ReAct: Synergizing Reasoning and Acting in Language Models (Yao et al., 2022)

Interleave chain-of-thought reasoning with tool-use actions in a single generation loop — the model reasons about what to do, takes an action, observes the result, reasons again — enabling LLMs to complete tasks requiring external information retrieval.

Citation: Yao, S., Zhao, J., Yu, D., Du, N., Shafran, I., Narasimhan, K., & Cao, Y. (2022). ReAct: Synergizing Reasoning and Acting in Language Models. ICLR 2023.

One sentence: Interleave chain-of-thought reasoning with tool-use actions in a single generation loop — the model reasons about what to do, takes an action, observes the result, reasons again — enabling LLMs to complete tasks requiring external information retrieval.


What Problem It Solved

Chain-of-thought reasoning is purely internal. The model can only use information in its context and weights. This fails for tasks requiring up-to-date information, multi-step lookups, or external computation.

Separately, "acting" approaches (letting models call APIs) had no reasoning trace. The model would blindly call tools without deliberation, making it hard to understand or debug.

ReAct combines reasoning and acting: the model produces a trajectory of (Thought → Action → Observation) triplets, grounding its reasoning in real retrieved information.


Core Pattern — Thought/Action/Observation Loop

Thought: I need to find who directed The Godfather to answer this question.
Action: Search[The Godfather director]
Observation: The Godfather was directed by Francis Ford Coppola.

Thought: Now I know the director. The question asks about his other films.
Action: Search[Francis Ford Coppola filmography]
Observation: Apocalypse Now (1979), The Conversation (1974), ...

Thought: I have enough information to answer.
Action: Finish[Francis Ford Coppola directed The Godfather. His other notable films include Apocalypse Now and The Conversation.]

The model generates Thoughts and Actions in natural language. A harness intercepts Action tokens, executes the tool, and appends the Observation to the context. The loop continues until the model generates Finish.


Key Contributions

1. Interleaved Reasoning + Acting

The critical insight: reasoning and acting should not be separated. Thoughts let the model plan its next action and interpret observations. Actions ground reasoning in external reality.
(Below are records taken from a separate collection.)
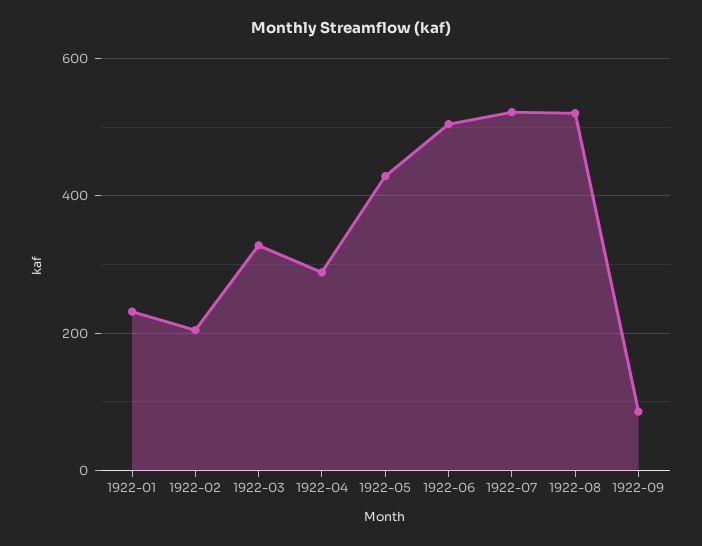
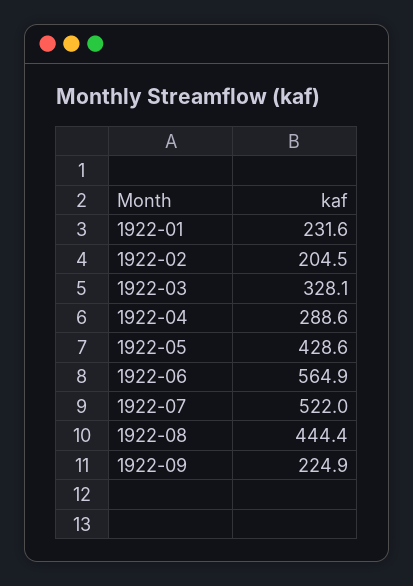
1922-06: 500 -> 564.9
1922-08: 520 -> 444.4
1922-09: 80 -> 224.9

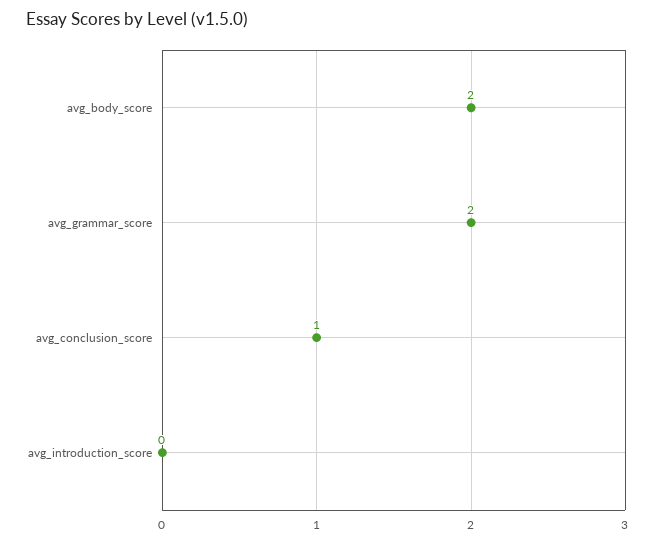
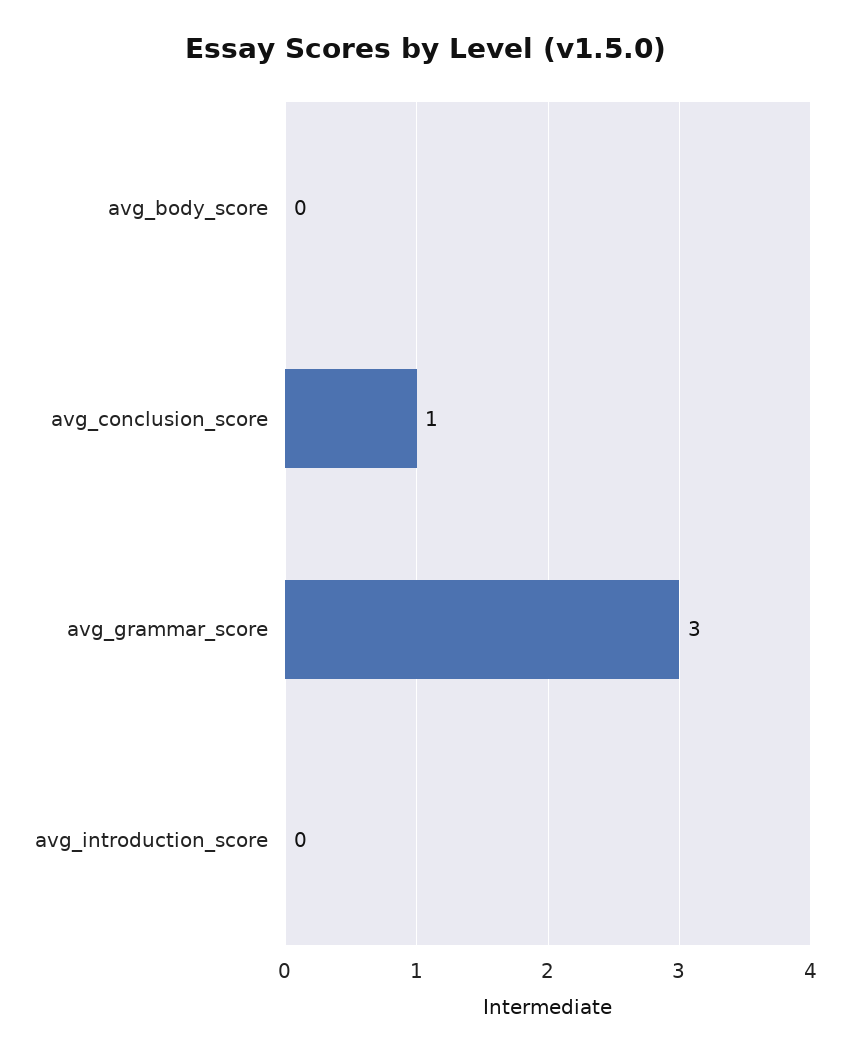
avg_body_score: 2 -> 0
avg_grammar_score: 2 -> 3

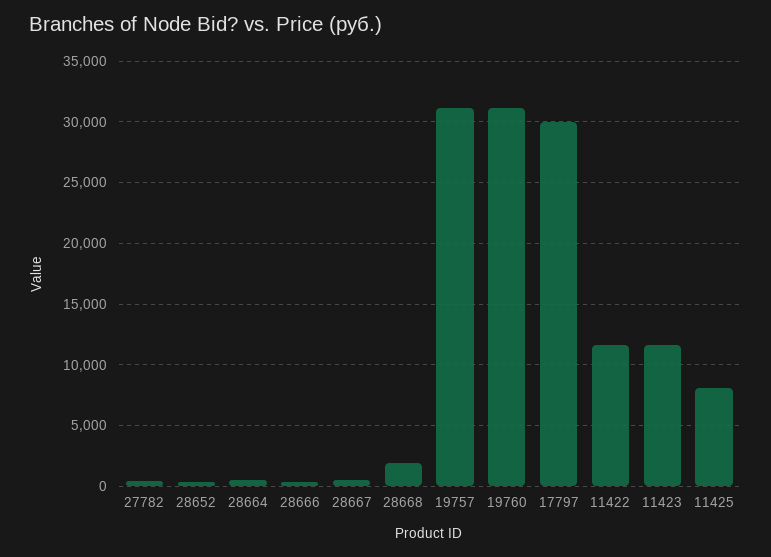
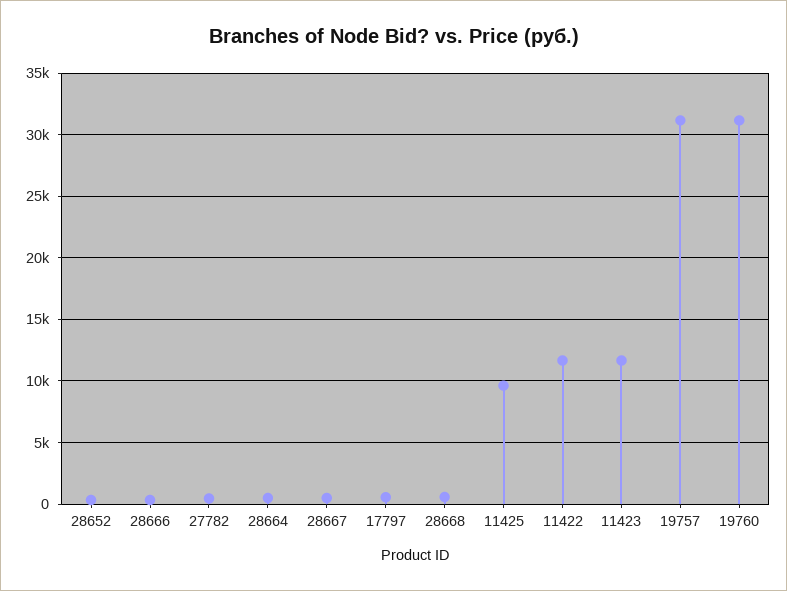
28668: 2000 -> 500
17797: 30000 -> 500
11425: 8000 -> 9500

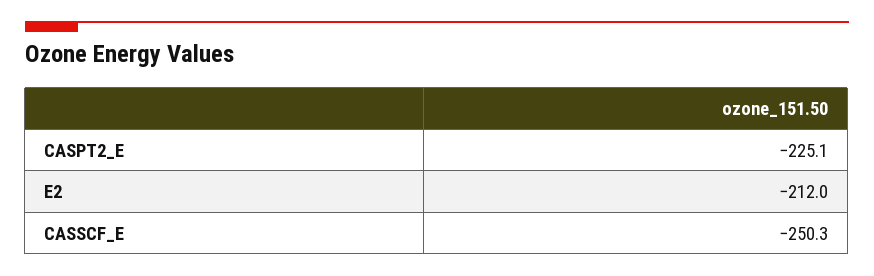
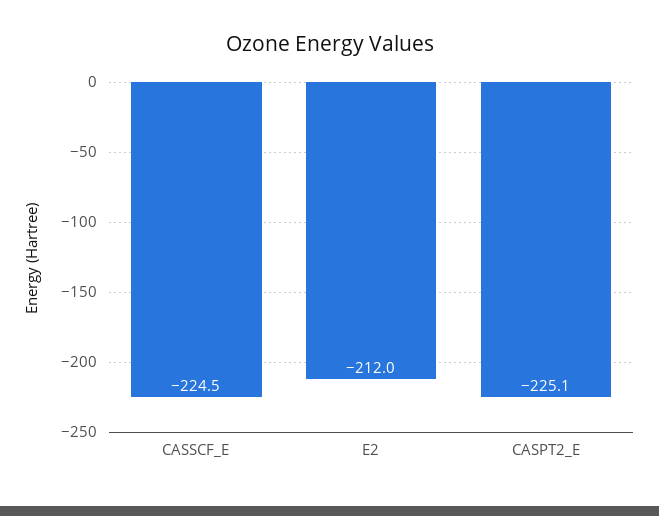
CASSCF_E: -250.3 -> -224.5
Without thoughts: the model blindly calls tools and can get lost. Without actions: the model hallucinates facts (pure CoT on factual QA). With both: the model can recover from errors, revise plans, and produce interpretable trajectories.
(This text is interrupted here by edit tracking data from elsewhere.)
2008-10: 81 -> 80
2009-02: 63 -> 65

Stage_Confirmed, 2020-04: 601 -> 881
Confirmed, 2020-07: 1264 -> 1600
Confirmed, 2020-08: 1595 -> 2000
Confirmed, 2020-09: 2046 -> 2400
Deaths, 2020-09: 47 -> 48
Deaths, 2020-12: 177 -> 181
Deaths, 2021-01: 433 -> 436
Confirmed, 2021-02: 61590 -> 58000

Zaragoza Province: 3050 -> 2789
2. Human-Interpretable Trajectories

Every step of reasoning is visible. When a ReAct agent fails, you can read the thought chain and see exactly where it went wrong. Unlike black-box tool-use approaches.

3. Outperforms Pure CoT and Pure Acting

On HotpotQA (multi-hop fact retrieval) and FEVER (fact verification):

  • Pure CoT: confabulates facts not in context
  • Pure acting: makes poor decisions without intermediate reasoning
  • ReAct: outperforms both, and is more robust to errors

4. Error Recovery via Reasoning

When a search returns unexpected results, the model can reason about why and try a different query:

Observation: No results found for "Coppola 1974 films".
Thought: The search query was too specific. Let me search more broadly.
Action: Search[Francis Ford Coppola]

Impact

  • ReAct is the foundational pattern for virtually every LLM agent loop: LangChain AgentExecutor, LangGraph ReAct nodes, OpenAI function-calling agents
  • Defined the vocabulary (Thought/Action/Observation) that agent frameworks use
  • Extended in: Reflexion (2023) — agent reflects on failed trajectories and retries; Plan-and-Execute — plan first, then act; AutoGPT/BabyAGI — autonomous long-horizon agents
  • Claude Code, GitHub Copilot Workspace, and Devin all implement variants of this pattern

Limitations

  • Context grows with each step — long tasks fill the context window with observation text
  • Prompt sensitivity — the few-shot examples must closely match the task domain to elicit the right format
  • Hallucinated thoughts — the model can reason incorrectly between observations, compounding errors
  • No learning from failures — each trajectory starts fresh; no episodic memory across runs

Key Facts

  • Published October 2022 (arXiv); ICLR 2023; 7 authors, Princeton + Google Research
  • Tools in the paper: Wikipedia Search API and Lookup for QA tasks
  • Pattern: alternating Thought (reasoning) → Action (tool call) → Observation (result)
  • Every major agent framework implements ReAct: LangChain, LangGraph, AutoGen, CrewAI
  • Extended by Reflexion (2023): agent generates verbal reflection on failed trajectories
  • Claude Code's agentic loop is a ReAct variant (Thought → tool call → observation)

Connections

papers/key-papers · papers/chain-of-thought · agents/practical-agent-design · agents/langgraph · protocols/tool-design · prompting/techniques

Open Questions

  • What claims in this paper have since been challenged or superseded by follow-up work?
  • What did later research reveal about the limitations of this approach?